*What needs to be done*:
Exact copies of the lines below are the goal; any images in them are dropped.

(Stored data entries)
__________

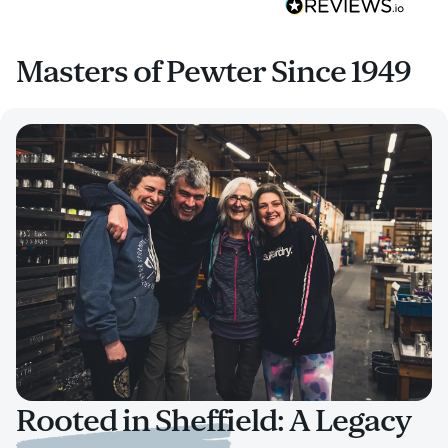
Masters of Pewter Since 1949
Rooted in Sheffield: A Legacy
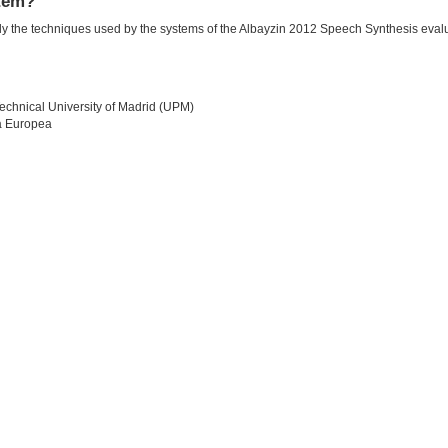
stem?
ially the techniques used by the systems of the Albayzin 2012 Speech Synthesis eva
echnical University of Madrid (UPM)
a Europea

__________

*Written answer*:
Masters of Pewter Since 1949
Rooted in Sheffield: A Legacy
stem?
ially the techniques used by the systems of the Albayzin 2012 Speech Synthesis eva
echnical University of Madrid (UPM)
a Europea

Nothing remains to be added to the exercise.